[Saved data entries]
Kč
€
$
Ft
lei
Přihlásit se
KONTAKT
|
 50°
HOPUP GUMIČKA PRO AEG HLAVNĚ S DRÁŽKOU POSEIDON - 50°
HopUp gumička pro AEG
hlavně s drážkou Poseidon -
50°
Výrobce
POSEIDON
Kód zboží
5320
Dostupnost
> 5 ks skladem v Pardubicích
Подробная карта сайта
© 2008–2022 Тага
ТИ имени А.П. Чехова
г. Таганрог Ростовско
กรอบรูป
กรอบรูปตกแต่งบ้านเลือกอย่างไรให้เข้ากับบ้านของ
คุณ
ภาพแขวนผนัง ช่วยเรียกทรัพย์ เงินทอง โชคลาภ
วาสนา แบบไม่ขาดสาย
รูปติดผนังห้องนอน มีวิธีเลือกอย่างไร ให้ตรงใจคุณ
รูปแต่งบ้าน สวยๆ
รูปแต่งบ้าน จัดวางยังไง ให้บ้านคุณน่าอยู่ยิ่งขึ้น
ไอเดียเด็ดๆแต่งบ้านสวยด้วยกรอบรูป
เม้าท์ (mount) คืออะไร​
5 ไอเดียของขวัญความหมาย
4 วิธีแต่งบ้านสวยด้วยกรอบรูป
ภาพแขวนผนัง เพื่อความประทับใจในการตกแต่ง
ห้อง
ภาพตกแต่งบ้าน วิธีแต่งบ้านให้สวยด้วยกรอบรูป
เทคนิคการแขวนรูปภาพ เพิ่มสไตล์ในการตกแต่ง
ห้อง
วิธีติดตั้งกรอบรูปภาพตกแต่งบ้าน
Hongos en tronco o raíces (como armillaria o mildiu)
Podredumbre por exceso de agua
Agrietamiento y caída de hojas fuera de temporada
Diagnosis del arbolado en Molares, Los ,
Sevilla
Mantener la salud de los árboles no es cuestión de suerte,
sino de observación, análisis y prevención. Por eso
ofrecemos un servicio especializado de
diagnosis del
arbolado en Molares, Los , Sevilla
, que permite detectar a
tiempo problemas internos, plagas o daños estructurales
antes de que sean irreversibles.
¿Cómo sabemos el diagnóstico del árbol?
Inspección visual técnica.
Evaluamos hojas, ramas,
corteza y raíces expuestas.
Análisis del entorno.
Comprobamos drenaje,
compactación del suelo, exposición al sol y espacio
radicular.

PROBLEM TO WORK ON: Switch each occurrence of "Sevilla" to "Málaga" throughout the material, and write out all of its lines again with nothing else changed.

COMPLETED EXERCISE:
Kč
€
$
Ft
lei
Přihlásit se
KONTAKT
|
 50°
HOPUP GUMIČKA PRO AEG HLAVNĚ S DRÁŽKOU POSEIDON - 50°
HopUp gumička pro AEG
hlavně s drážkou Poseidon -
50°
Výrobce
POSEIDON
Kód zboží
5320
Dostupnost
> 5 ks skladem v Pardubicích
Подробная карта сайта
© 2008–2022 Тага
ТИ имени А.П. Чехова
г. Таганрог Ростовско
กรอบรูป
กรอบรูปตกแต่งบ้านเลือกอย่างไรให้เข้ากับบ้านของ
คุณ
ภาพแขวนผนัง ช่วยเรียกทรัพย์ เงินทอง โชคลาภ
วาสนา แบบไม่ขาดสาย
รูปติดผนังห้องนอน มีวิธีเลือกอย่างไร ให้ตรงใจคุณ
รูปแต่งบ้าน สวยๆ
รูปแต่งบ้าน จัดวางยังไง ให้บ้านคุณน่าอยู่ยิ่งขึ้น
ไอเดียเด็ดๆแต่งบ้านสวยด้วยกรอบรูป
เม้าท์ (mount) คืออะไร​
5 ไอเดียของขวัญความหมาย
4 วิธีแต่งบ้านสวยด้วยกรอบรูป
ภาพแขวนผนัง เพื่อความประทับใจในการตกแต่ง
ห้อง
ภาพตกแต่งบ้าน วิธีแต่งบ้านให้สวยด้วยกรอบรูป
เทคนิคการแขวนรูปภาพ เพิ่มสไตล์ในการตกแต่ง
ห้อง
วิธีติดตั้งกรอบรูปภาพตกแต่งบ้าน
Hongos en tronco o raíces (como armillaria o mildiu)
Podredumbre por exceso de agua
Agrietamiento y caída de hojas fuera de temporada
Diagnosis del arbolado en Molares, Los ,
Málaga
Mantener la salud de los árboles no es cuestión de suerte,
sino de observación, análisis y prevención. Por eso
ofrecemos un servicio especializado de
diagnosis del
arbolado en Molares, Los , Málaga
, que permite detectar a
tiempo problemas internos, plagas o daños estructurales
antes de que sean irreversibles.
¿Cómo sabemos el diagnóstico del árbol?
Inspección visual técnica.
Evaluamos hojas, ramas,
corteza y raíces expuestas.
Análisis del entorno.
Comprobamos drenaje,
compactación del suelo, exposición al sol y espacio
radicular.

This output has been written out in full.